For those that work with Einstein Analytics and historic pipeline data, the upcoming Sankey chart is an exciting addition to the chart types suite. The purpose of the Sankey chart is to visualize how values flow from one dimension to another where the width of the flow line is proportional to the measure value. The difference between visualizing this flow using a Sankey chart and a bar chart is that a bar chart show each value from dimension A and all of the corresponding values in dimension B. Sankey charts condense that visualization and allow users to grasp the connections using the flow lines.
The visualizations below show accounts and their corresponding purchases over the past year. The Bar chart lists each product that was purchased separated by the account.
The Sankey chart condenses this information and allows users to highlight relevant data.
By selecting the first account, users can see what that account purchased, versus the white space. Previously, the best chart types for white space analysis were heat maps and matrix charts. In regards to this type of analysis, the Sankey chart beautifully combines aspects of bar charts and matrix plots.
Historic Pipeline Application
Another useful application for this chart type is visualizing how opportunities flow from one pipeline stage to another given a dynamic date range. Using a Sankey chart would allow users to compare stage movement volume by glancing at the lines as opposed to comparing chart values or line lengths.

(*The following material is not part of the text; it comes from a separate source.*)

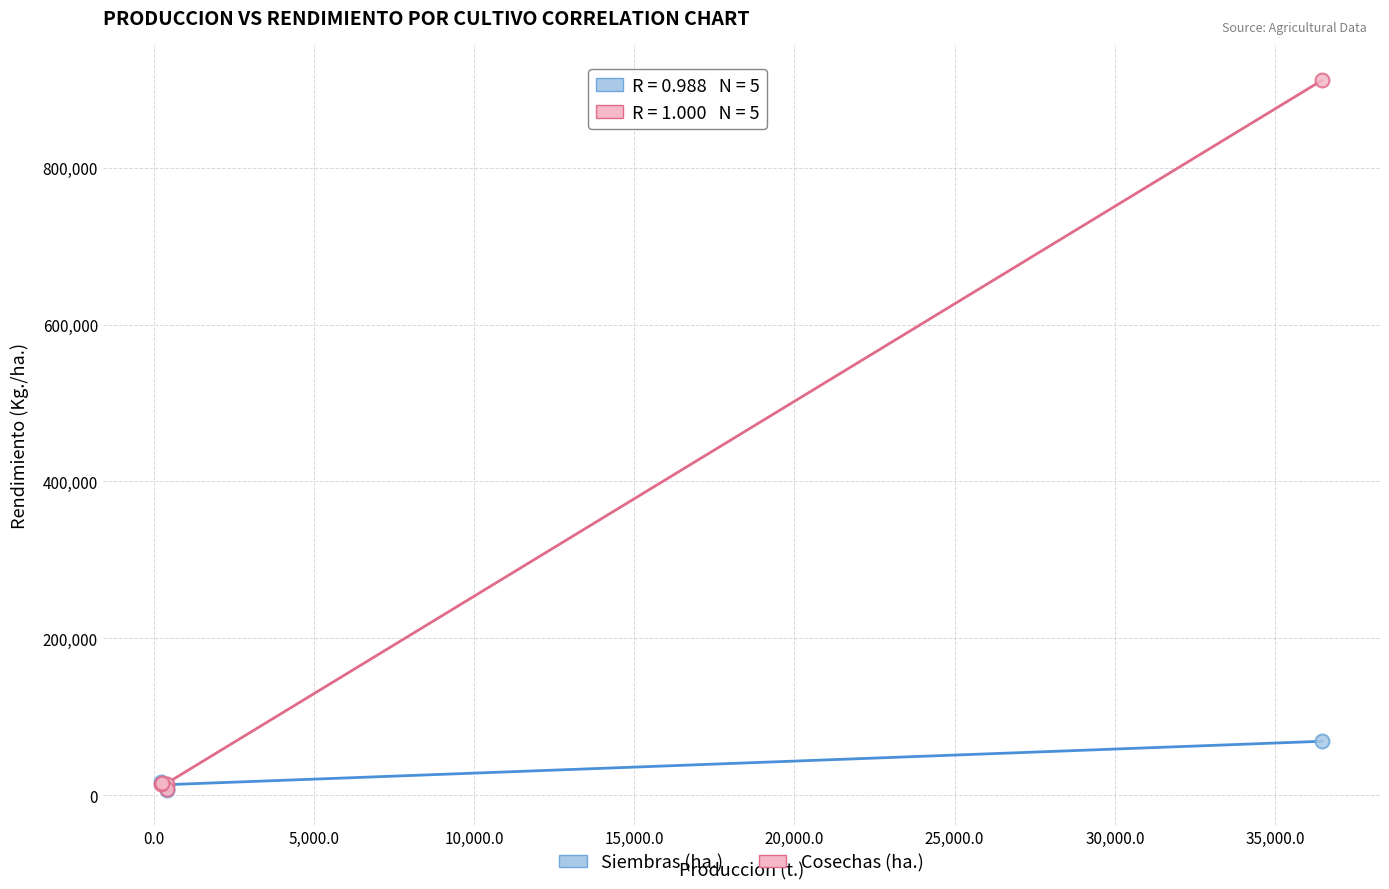

Across all series, what Y value is closest to 459329?

68672.5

Sankey Chart Best Practices
Because the Sankey chart is still a new chart type in Einstein Analytics, it’s important to understand the nuances and workarounds. At this moment, if a Sankey chart lens is in a dashboard, users may notice that they are unable to highlight a value from one of the dimensions to see all of the connections to the other. As an example, because the stages Sankey chart is in a dashboard it’s only possible to select the lines connecting two stages. It’s not possible to select Stage 2 from the StartStage column to see all of the corresponding stages in the EndStage. Fortunately, this can be achieved by adding additional stage filters and faceting them with the Sankey chart. By selecting Stage 5 from the Stage dropdown, users can now filter the StartStage and see what stages those opportunities were in based on the end date.

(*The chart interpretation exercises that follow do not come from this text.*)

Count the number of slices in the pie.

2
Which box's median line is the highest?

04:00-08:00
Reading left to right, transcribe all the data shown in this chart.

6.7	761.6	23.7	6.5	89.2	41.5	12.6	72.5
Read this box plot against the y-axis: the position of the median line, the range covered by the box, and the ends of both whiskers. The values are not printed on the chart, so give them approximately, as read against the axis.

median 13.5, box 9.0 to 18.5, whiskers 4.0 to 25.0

Another limitation of the Sankey chart is that only 2 dimensions can be grouped within the chart. Thankfully, with some advanced SAQL and selection bindings implementation, this too can be overcome. Sticking with the pipeline changes use case, if a user wants to track stage movement through multiple time periods, simply duplicate the Sankey chart, add an additional projection that finds where those opportunities are on a third date, and facet the charts.

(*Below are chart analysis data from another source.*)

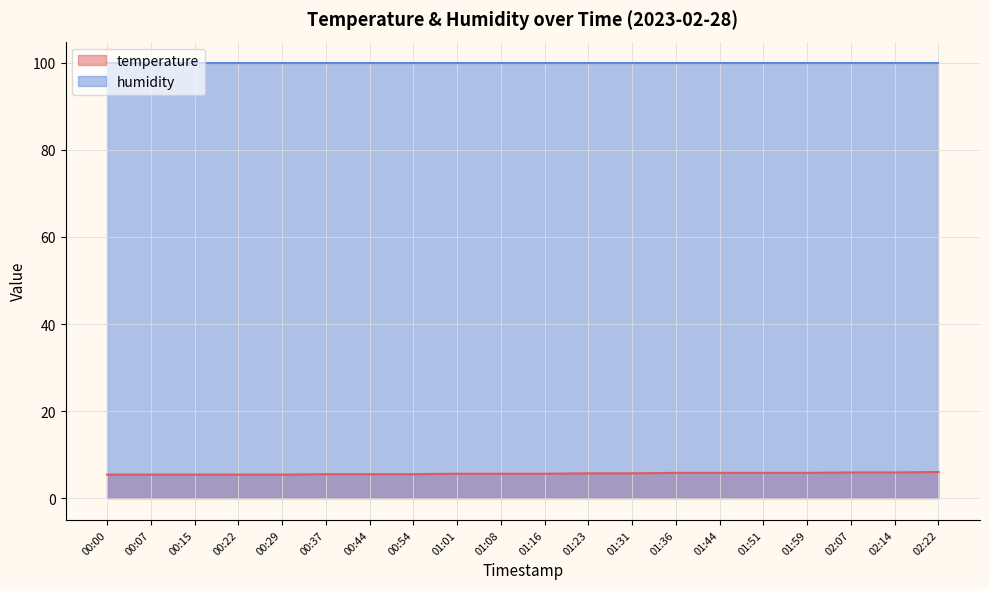

What is the label of the 1st point from the right?

02:22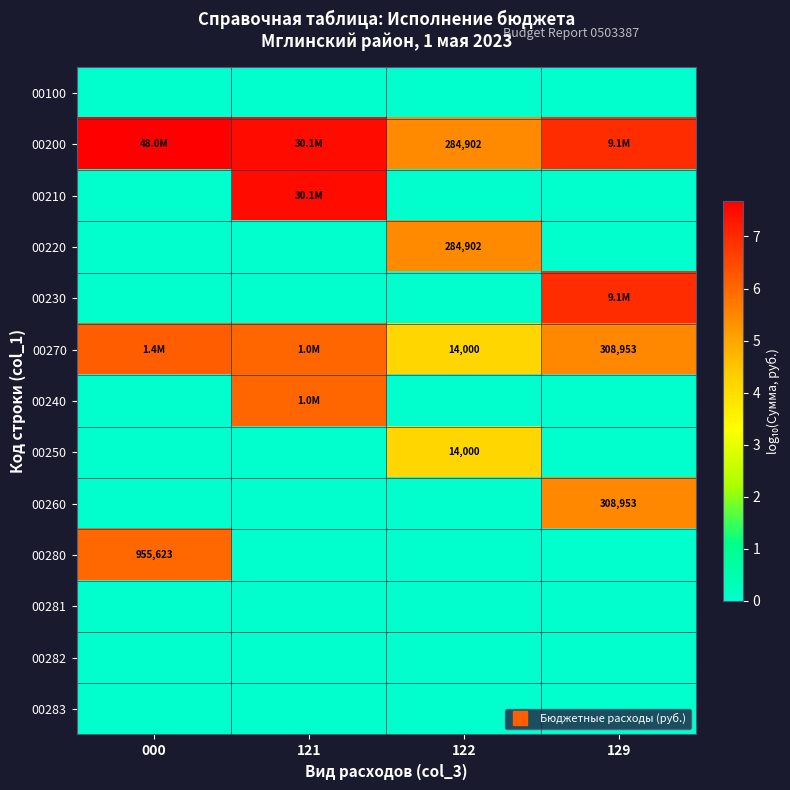

Is it true that 00220 equals 5.5 at 122?

True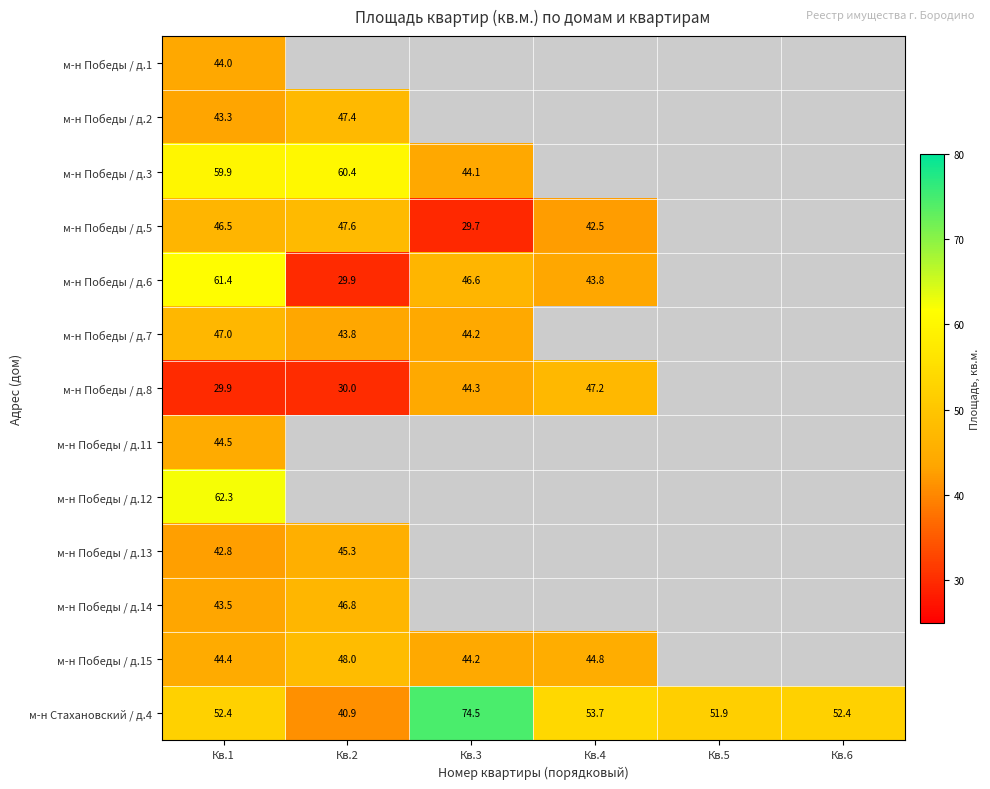

Is the value of м-н Победы / д.6 at Кв.2 greater than the value of м-н Стахановский / д.4 at Кв.6?

No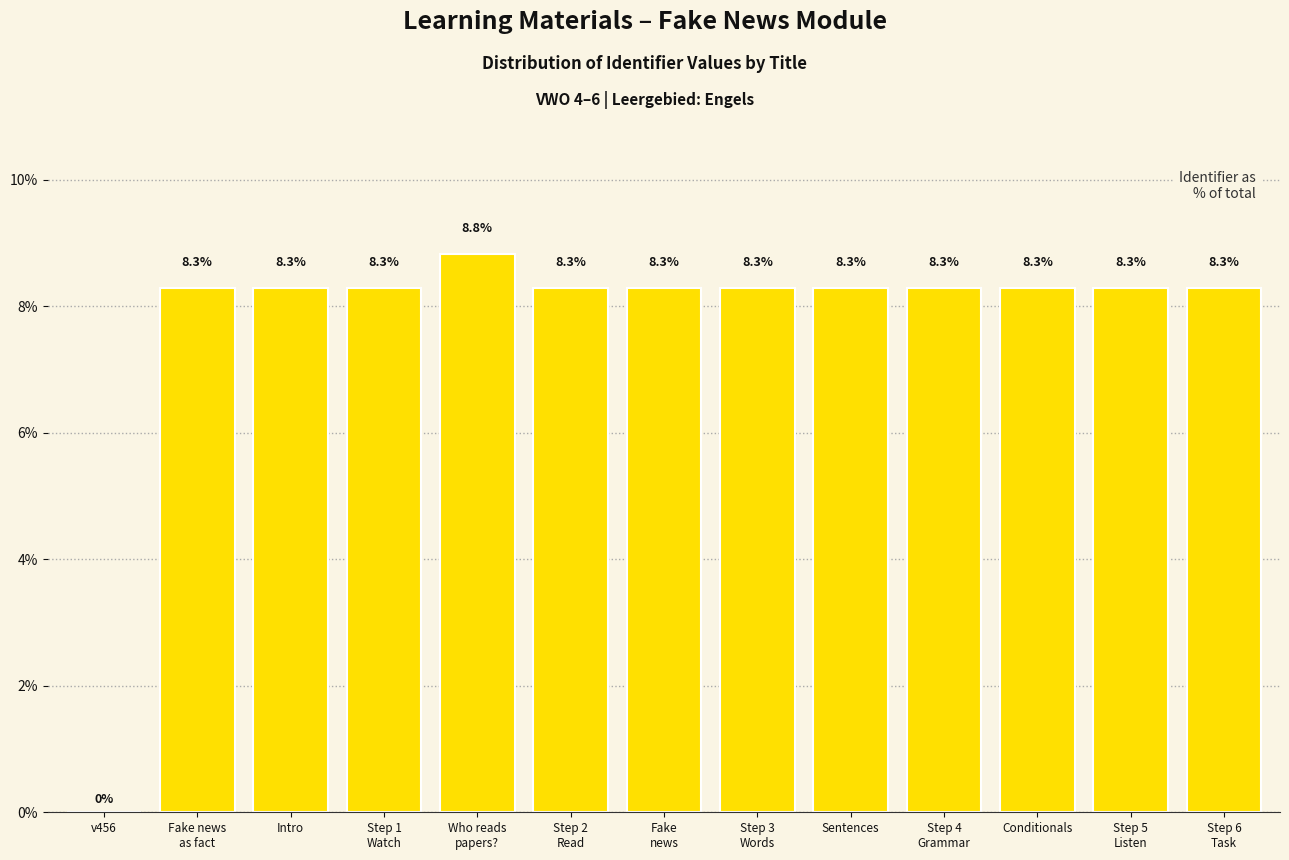

Is it true that the value at Sentences is 12.9?

False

The Sankey chart’s ability to visualize a flow from one dimension to another is certainly a powerful new addition. While the pipeline changes use case serves as one example of its use, the chart will help developers rethink their entire approach to visualization when working with multiple dimensions. Hopefully, the limitations on the lens options will be reduced in the future, but until then there are plenty of workarounds that will allow us to get the most use out of the Sankey chart.